◆ Exercise details: Reproduce the records that follow exactly as they are written.
[Dataset entries — start]
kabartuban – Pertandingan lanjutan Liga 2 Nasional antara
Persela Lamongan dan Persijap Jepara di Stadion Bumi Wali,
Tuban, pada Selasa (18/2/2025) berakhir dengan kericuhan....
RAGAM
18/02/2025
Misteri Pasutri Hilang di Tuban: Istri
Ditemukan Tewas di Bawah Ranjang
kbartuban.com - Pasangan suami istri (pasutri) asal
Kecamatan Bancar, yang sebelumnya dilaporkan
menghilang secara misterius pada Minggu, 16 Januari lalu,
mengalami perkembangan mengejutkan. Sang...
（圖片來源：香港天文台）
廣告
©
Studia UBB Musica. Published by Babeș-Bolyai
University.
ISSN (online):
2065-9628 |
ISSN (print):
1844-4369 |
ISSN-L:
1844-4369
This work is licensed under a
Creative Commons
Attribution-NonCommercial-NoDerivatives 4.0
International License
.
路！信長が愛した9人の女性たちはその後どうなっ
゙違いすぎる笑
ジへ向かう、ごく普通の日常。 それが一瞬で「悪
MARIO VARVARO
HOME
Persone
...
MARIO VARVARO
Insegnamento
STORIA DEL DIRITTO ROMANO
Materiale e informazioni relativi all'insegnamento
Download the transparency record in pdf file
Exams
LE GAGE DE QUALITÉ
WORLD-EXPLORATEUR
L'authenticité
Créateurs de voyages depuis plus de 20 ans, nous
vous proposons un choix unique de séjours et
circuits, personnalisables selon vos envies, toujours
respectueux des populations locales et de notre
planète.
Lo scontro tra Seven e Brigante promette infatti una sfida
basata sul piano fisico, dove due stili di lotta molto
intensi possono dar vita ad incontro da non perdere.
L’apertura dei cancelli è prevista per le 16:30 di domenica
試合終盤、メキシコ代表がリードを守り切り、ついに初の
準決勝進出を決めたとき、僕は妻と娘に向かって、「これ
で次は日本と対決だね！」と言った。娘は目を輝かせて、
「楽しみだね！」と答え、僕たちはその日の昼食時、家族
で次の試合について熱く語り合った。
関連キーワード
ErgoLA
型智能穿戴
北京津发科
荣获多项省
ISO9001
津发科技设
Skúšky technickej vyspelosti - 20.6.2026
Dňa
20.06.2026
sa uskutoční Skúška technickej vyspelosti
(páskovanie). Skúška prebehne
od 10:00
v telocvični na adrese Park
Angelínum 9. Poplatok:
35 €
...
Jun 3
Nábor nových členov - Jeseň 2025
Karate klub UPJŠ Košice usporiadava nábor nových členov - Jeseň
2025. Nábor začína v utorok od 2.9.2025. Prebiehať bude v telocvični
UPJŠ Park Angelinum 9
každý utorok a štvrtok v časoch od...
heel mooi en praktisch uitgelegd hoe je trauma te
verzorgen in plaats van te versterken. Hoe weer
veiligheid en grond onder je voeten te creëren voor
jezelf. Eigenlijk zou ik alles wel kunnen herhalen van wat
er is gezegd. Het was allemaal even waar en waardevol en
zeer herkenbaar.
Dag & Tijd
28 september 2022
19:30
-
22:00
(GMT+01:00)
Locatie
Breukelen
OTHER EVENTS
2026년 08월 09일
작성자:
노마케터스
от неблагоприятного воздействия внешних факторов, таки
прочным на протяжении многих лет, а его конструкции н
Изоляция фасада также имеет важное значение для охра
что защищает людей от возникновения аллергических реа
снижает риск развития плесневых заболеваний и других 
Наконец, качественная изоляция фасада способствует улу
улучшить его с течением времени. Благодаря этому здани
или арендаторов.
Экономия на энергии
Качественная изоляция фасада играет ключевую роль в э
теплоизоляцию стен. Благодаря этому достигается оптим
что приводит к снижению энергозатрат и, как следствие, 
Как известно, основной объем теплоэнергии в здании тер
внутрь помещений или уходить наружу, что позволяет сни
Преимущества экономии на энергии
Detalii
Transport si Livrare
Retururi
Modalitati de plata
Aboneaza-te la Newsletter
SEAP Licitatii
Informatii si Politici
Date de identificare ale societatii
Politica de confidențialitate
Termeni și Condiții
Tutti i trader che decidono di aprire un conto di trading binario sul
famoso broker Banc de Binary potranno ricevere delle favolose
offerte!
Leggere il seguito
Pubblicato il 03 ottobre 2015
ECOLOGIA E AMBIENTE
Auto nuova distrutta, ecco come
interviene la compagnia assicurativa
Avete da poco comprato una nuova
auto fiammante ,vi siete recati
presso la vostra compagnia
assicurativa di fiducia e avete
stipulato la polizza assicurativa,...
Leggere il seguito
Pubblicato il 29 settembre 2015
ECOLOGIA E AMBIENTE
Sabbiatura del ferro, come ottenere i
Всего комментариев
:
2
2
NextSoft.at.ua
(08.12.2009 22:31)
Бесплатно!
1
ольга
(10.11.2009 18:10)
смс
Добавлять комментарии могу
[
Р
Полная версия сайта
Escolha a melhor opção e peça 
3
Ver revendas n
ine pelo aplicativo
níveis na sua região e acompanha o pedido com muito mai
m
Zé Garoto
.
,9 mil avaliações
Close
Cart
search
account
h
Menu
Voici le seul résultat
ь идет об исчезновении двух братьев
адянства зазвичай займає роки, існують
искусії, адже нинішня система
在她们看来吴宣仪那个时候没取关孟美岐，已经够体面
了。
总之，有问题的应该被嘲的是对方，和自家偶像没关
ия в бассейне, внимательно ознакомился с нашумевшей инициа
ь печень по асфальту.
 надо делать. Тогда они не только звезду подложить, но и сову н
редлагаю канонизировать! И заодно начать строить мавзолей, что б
[Dataset entries — finish]
◆ Response for this exercise:
kabartuban – Pertandingan lanjutan Liga 2 Nasional antara
Persela Lamongan dan Persijap Jepara di Stadion Bumi Wali,
Tuban, pada Selasa (18/2/2025) berakhir dengan kericuhan....
RAGAM
18/02/2025
Misteri Pasutri Hilang di Tuban: Istri
Ditemukan Tewas di Bawah Ranjang
kbartuban.com - Pasangan suami istri (pasutri) asal
Kecamatan Bancar, yang sebelumnya dilaporkan
menghilang secara misterius pada Minggu, 16 Januari lalu,
mengalami perkembangan mengejutkan. Sang...
（圖片來源：香港天文台）
廣告
©
Studia UBB Musica. Published by Babeș-Bolyai
University.
ISSN (online):
2065-9628 |
ISSN (print):
1844-4369 |
ISSN-L:
1844-4369
This work is licensed under a
Creative Commons
Attribution-NonCommercial-NoDerivatives 4.0
International License
.
路！信長が愛した9人の女性たちはその後どうなっ
゙違いすぎる笑
ジへ向かう、ごく普通の日常。 それが一瞬で「悪
MARIO VARVARO
HOME
Persone
...
MARIO VARVARO
Insegnamento
STORIA DEL DIRITTO ROMANO
Materiale e informazioni relativi all'insegnamento
Download the transparency record in pdf file
Exams
LE GAGE DE QUALITÉ
WORLD-EXPLORATEUR
L'authenticité
Créateurs de voyages depuis plus de 20 ans, nous
vous proposons un choix unique de séjours et
circuits, personnalisables selon vos envies, toujours
respectueux des populations locales et de notre
planète.
Lo scontro tra Seven e Brigante promette infatti una sfida
basata sul piano fisico, dove due stili di lotta molto
intensi possono dar vita ad incontro da non perdere.
L’apertura dei cancelli è prevista per le 16:30 di domenica
試合終盤、メキシコ代表がリードを守り切り、ついに初の
準決勝進出を決めたとき、僕は妻と娘に向かって、「これ
で次は日本と対決だね！」と言った。娘は目を輝かせて、
「楽しみだね！」と答え、僕たちはその日の昼食時、家族
で次の試合について熱く語り合った。
関連キーワード
ErgoLA
型智能穿戴
北京津发科
荣获多项省
ISO9001
津发科技设
Skúšky technickej vyspelosti - 20.6.2026
Dňa
20.06.2026
sa uskutoční Skúška technickej vyspelosti
(páskovanie). Skúška prebehne
od 10:00
v telocvični na adrese Park
Angelínum 9. Poplatok:
35 €
...
Jun 3
Nábor nových členov - Jeseň 2025
Karate klub UPJŠ Košice usporiadava nábor nových členov - Jeseň
2025. Nábor začína v utorok od 2.9.2025. Prebiehať bude v telocvični
UPJŠ Park Angelinum 9
každý utorok a štvrtok v časoch od...
heel mooi en praktisch uitgelegd hoe je trauma te
verzorgen in plaats van te versterken. Hoe weer
veiligheid en grond onder je voeten te creëren voor
jezelf. Eigenlijk zou ik alles wel kunnen herhalen van wat
er is gezegd. Het was allemaal even waar en waardevol en
zeer herkenbaar.
Dag & Tijd
28 september 2022
19:30
-
22:00
(GMT+01:00)
Locatie
Breukelen
OTHER EVENTS
2026년 08월 09일
작성자:
노마케터스
от неблагоприятного воздействия внешних факторов, таки
прочным на протяжении многих лет, а его конструкции н
Изоляция фасада также имеет важное значение для охра
что защищает людей от возникновения аллергических реа
снижает риск развития плесневых заболеваний и других 
Наконец, качественная изоляция фасада способствует улу
улучшить его с течением времени. Благодаря этому здани
или арендаторов.
Экономия на энергии
Качественная изоляция фасада играет ключевую роль в э
теплоизоляцию стен. Благодаря этому достигается оптим
что приводит к снижению энергозатрат и, как следствие, 
Как известно, основной объем теплоэнергии в здании тер
внутрь помещений или уходить наружу, что позволяет сни
Преимущества экономии на энергии
Detalii
Transport si Livrare
Retururi
Modalitati de plata
Aboneaza-te la Newsletter
SEAP Licitatii
Informatii si Politici
Date de identificare ale societatii
Politica de confidențialitate
Termeni și Condiții
Tutti i trader che decidono di aprire un conto di trading binario sul
famoso broker Banc de Binary potranno ricevere delle favolose
offerte!
Leggere il seguito
Pubblicato il 03 ottobre 2015
ECOLOGIA E AMBIENTE
Auto nuova distrutta, ecco come
interviene la compagnia assicurativa
Avete da poco comprato una nuova
auto fiammante ,vi siete recati
presso la vostra compagnia
assicurativa di fiducia e avete
stipulato la polizza assicurativa,...
Leggere il seguito
Pubblicato il 29 settembre 2015
ECOLOGIA E AMBIENTE
Sabbiatura del ferro, come ottenere i
Всего комментариев
:
2
2
NextSoft.at.ua
(08.12.2009 22:31)
Бесплатно!
1
ольга
(10.11.2009 18:10)
смс
Добавлять комментарии могу
[
Р
Полная версия сайта
Escolha a melhor opção e peça 
3
Ver revendas n
ine pelo aplicativo
níveis na sua região e acompanha o pedido com muito mai
m
Zé Garoto
.
,9 mil avaliações
Close
Cart
search
account
h
Menu
Voici le seul résultat
ь идет об исчезновении двух братьев
адянства зазвичай займає роки, існують
искусії, адже нинішня система
在她们看来吴宣仪那个时候没取关孟美岐，已经够体面
了。
总之，有问题的应该被嘲的是对方，和自家偶像没关
ия в бассейне, внимательно ознакомился с нашумевшей инициа
ь печень по асфальту.
 надо делать. Тогда они не только звезду подложить, но и сову н
редлагаю канонизировать! И заодно начать строить мавзолей, что б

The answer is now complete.